Venison is the meat from deer. Deer embraces a range of animals from moose and elk to smaller roe deer. Because venison has less fat that beef it tends to be drier when cooked. This characteristic also means frozen venison can be stored longer than beef without spoiling.
|The label on the brick in the freezer|
Last Christmas we were visited by The Professor from Norway who came bearing a gift of a frozen brick – a piece elg meat. Now 12 months and one week later this was to form the base for our New Year’s dinner. When I contacted her about how to prepare it she couldn’t remember much about it – ‘probably cook it in the oven’ was the most advice I could get.
|Elg joint after 18 hours of brinification|
|Oven cooking with oven thermometer and meat thermometer|
Oven cooking. The target temperature for the meat was 60 deg celsius. To ensure a long cook with minimum drying out I set the oven temperature itself to 60 degrees. I used a separate oven thermometer to check the oven setting, and a meat thermometer to probe the meat. After 6 hours the meat temperature appeared to be around 55 degrees at the centre. I stopped the cooking and allowed the meat to rest for 20 minutes. Actually this seemed strange as my normal resting procedure is to move the meat from a hot oven to a warming drawer, but on this occasion the warming drawer was a similar temperature to the main oven.

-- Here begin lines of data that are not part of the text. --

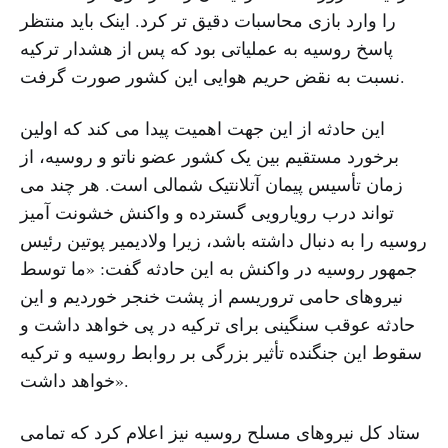
را وارد بازی محاسبات دقیق تر کرد. اینک باید منتظر
پاسخ روسیه به عملیاتی بود که پس از هشدار ترکیه
نسبت به نقض حریم هوایی این کشور صورت گرفت.
این حادثه از این جهت اهمیت پیدا می کند که اولین
برخورد مستقیم بین یک کشور عضو ناتو و روسیه، از
زمان تأسیس پیمان آتلانتیک شمالی است. هر چند می
تواند درب رویارویی گسترده و واکنش خشونت آمیز
روسیه را به دنبال داشته باشد، زیرا ولادیمیر پوتین رئیس
جمهور روسیه در واکنش به این حادثه گفت: «ما توسط
نیروهای حامی تروریسم از پشت خنجر خوردیم و این
حادثه عوقب سنگینی برای ترکیه در پی خواهد داشت و
سقوط این جنگنده تأثیر بزرگی بر روابط روسیه و ترکیه
خواهد داشت».
ستاد کل نیروهای مسلح روسیه نیز اعلام کرد که تمامی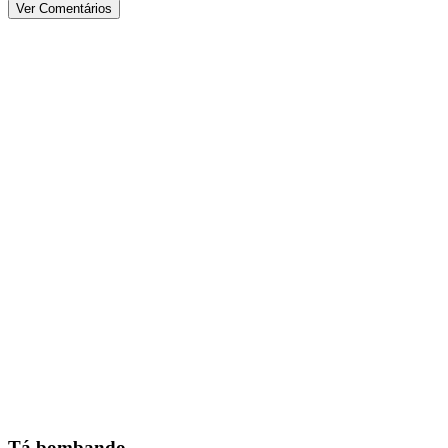
Ver Comentários
Tá bombando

Searing. One of the most important flavours of meat comes from the Maillard reaction that happens when it is seared at a high temperature. It is common do this first prior to the main cooking process, however to reduce the drying effect I did this last after the resting. I heated a large frying pan on high gas for 5 minutes, then oiled the meat joint and turned it in the pan so it was browned on all sides.

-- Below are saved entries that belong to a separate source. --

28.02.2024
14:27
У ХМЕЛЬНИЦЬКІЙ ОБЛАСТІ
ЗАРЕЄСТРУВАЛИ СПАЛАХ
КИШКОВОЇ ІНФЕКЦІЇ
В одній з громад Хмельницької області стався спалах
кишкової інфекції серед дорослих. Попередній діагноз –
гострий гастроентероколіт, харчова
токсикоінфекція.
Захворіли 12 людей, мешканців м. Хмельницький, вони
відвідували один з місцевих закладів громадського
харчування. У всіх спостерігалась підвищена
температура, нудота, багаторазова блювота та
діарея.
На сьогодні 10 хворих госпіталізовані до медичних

|Perfectly cooked – after 6 hours in the oven!|
The result:- perfectly cooked meat with a nice colour gradient from dark brown on the outside to red-pink at the centre and a moist and tender texture. Eating quality was good, but the brining contributed slightly too much saltiness without the expected flavours from the aromatics.
To serve with? A garnish of red cabbage cooked with apple, a celeriac and potato mash, and purple sprouting broccoli tops. mmmm.